All parts of the rhubarb plant (Rheum rhaponticum) contain various amounts of oxalic acid and its chemical progeny, oxalate salts, ranging from to 1.4 percent.
That’s largely what gives rhubarb its prodigious pucker power, which must be tamed with sugar in the pie. Oxalic acid and oxalates are indeed poisonous.
During World War I, when fresh vegetables were in short supply in Britain, there were reported cases of people suffering oxalic acid poisoning from eating rhubarb leaves, which contain the largest concentration of oxalic acid anywhere in the plant.
But inasmuch as you are still capable of arguing with your biologist friend, it should be obvious that the stalks, which are what you’ve been eating in your pies, contain much less oxalic acid than the leaves. Moreover, while there is no doubt that oxalic acid is poisonous, there is some doubt that it’s the oxalic acid alone that poisons rhubarb-leaf eaters.

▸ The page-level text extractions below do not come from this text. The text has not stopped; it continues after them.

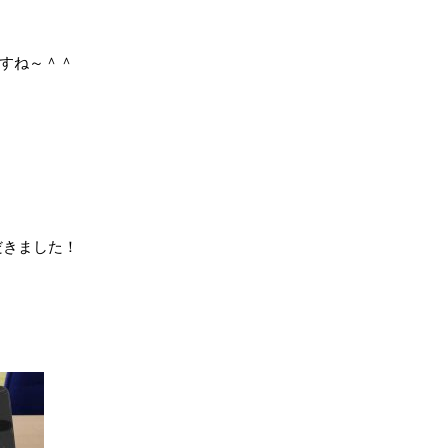
すね～＾＾
だきました！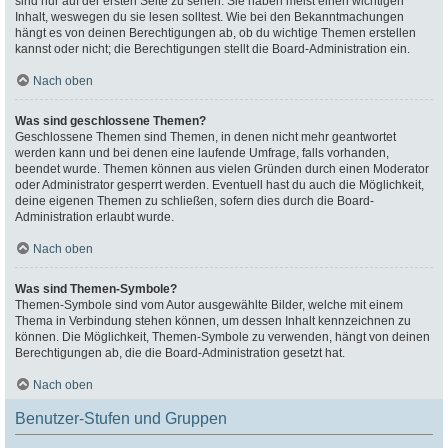
sind nur auf der ersten Seite zu sehen. Sie haben meist einen wichtigen
Inhalt, weswegen du sie lesen solltest. Wie bei den Bekanntmachungen
hängt es von deinen Berechtigungen ab, ob du wichtige Themen erstellen
kannst oder nicht; die Berechtigungen stellt die Board-Administration ein.
Nach oben
Was sind geschlossene Themen?
Geschlossene Themen sind Themen, in denen nicht mehr geantwortet
werden kann und bei denen eine laufende Umfrage, falls vorhanden,
beendet wurde. Themen können aus vielen Gründen durch einen Moderator
oder Administrator gesperrt werden. Eventuell hast du auch die Möglichkeit,
deine eigenen Themen zu schließen, sofern dies durch die Board-
Administration erlaubt wurde.
Nach oben
Was sind Themen-Symbole?
Themen-Symbole sind vom Autor ausgewählte Bilder, welche mit einem
Thema in Verbindung stehen können, um dessen Inhalt kennzeichnen zu
können. Die Möglichkeit, Themen-Symbole zu verwenden, hängt von deinen
Berechtigungen ab, die die Board-Administration gesetzt hat.
Nach oben
Benutzer-Stufen und Gruppen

“Poisonous” is a relative notion, of course; it’s purely a matter of amount. Cabbage, spinach, beet tops, potatoes, and peas also contain small amounts of oxalic acid, and the amounts in rhubarb stalks, although higher, are likewise considered harmless.
As for rhubarb leaves with their much higher concentration of oxalic acid, you’d still have to eat about 10 pounds of them to reach the so-called LD 50: the lethal dose for 50 percent of human subjects.
So keep eating rhubarb stalks. And thank you! The more you eat, the less there will be for me. I hate it.